By Keith Riddler, Associated Press
BOISE, IDAHO ...A 150-square-mile area in southwestern Idaho will become home for several hundred non-reproducing wild horses from around the West that have failed to be adopted, federal officials say.
"It would sort of act as a sanctuary area," said Heidi Whitlach of the U.S. Bureau of Land Management.
The agency on Monday announced the release of its approved Resource Management Plan for the Jarbidge Field Office.
The herd of wild horses in the Saylor Creek Herd Management Area will be sterilized either chemically or physically and kept to between 50 and 200 horses, said Whitlach, the plan's project manager. Officials said that process is likely years away, though, as details are worked out.
The herd will be replenished with wild horses from Idaho and sometimes other states, she said. Wild horses are sometimes rounded up and offered for adoption when their numbers exceed the amount of food available to support them. But not all the horses get adopted.
Currently, the Bureau of Land Management has about 47,000 wild horses and burros that are being held and fed in corrals and pastures.
The 72-page Range Management Plan, or RMP, guides management of everything from wild horses to cattle grazing to recreation to sage-grouse habitat restoration on the 2,200-square-mile Jarbidge Field Office that contains desert canyons and remote rangelands.
"One thing that's very different about this RMP is that we will be moving this herd from a producing herd to a nonproducing herd," Whitlach said.
Anne Novak, executive director of the wild-horse advocate group Protect Mustangs, said the federal agency is making a mistake.
"These are not feral cats," she said. "These are wild horses that have a very dynamic social structure.

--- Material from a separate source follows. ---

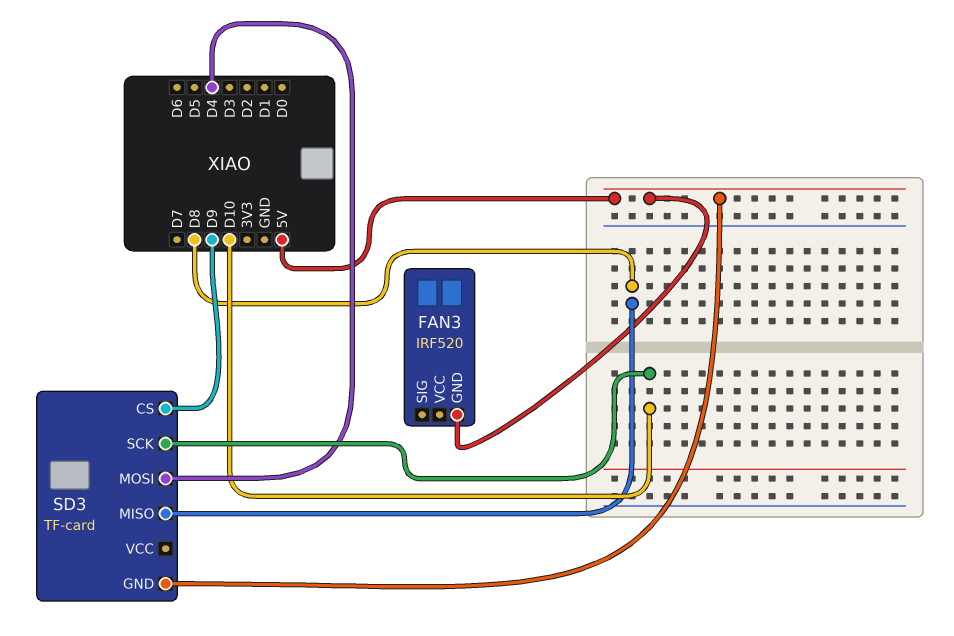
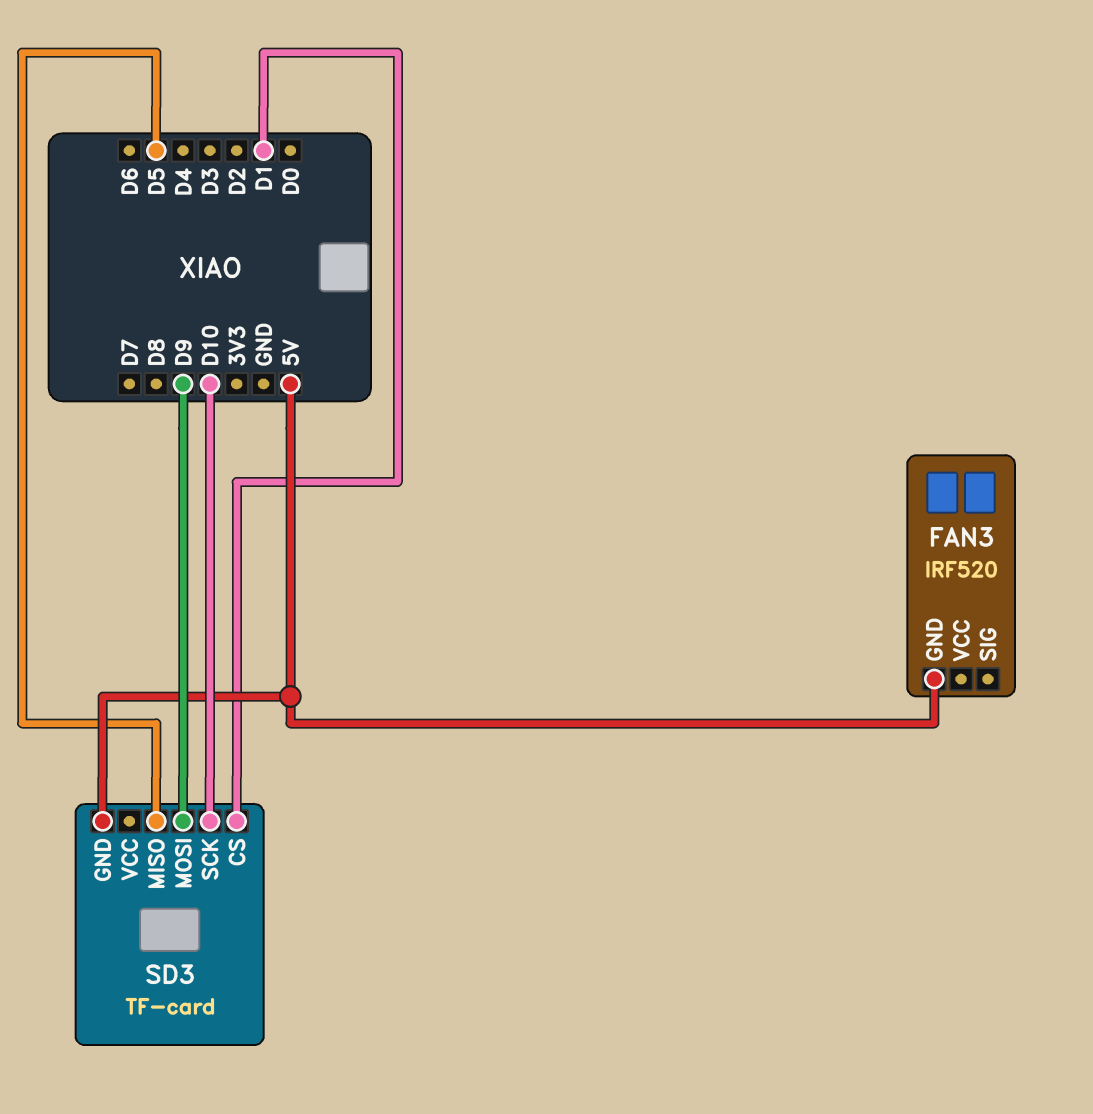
SD3 pin CS: D9 -> D1
SD3 pin MISO: D8 -> D5
SD3 pin MOSI: D4 -> D9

They have a whole herd dynamic that's going to be completely ruined by sterilizing them."
Heather Tiel-Nelson of the Bureau of Land Management said one of the options in the management plan was removing wild horses from the area altogether because they have no natural water supply. But she said the agency ultimately decided to have a non-reproducing herd.
The herd twice since 2006 has been rounded up and held in the agency's Boise Wild Horse Corrals after wildfires destroyed rangeland forage, she said.
"These horses do tend to be fairly familiar with people," she said. "They tend to roam in areas that are fairly accessible for people to go out and see them."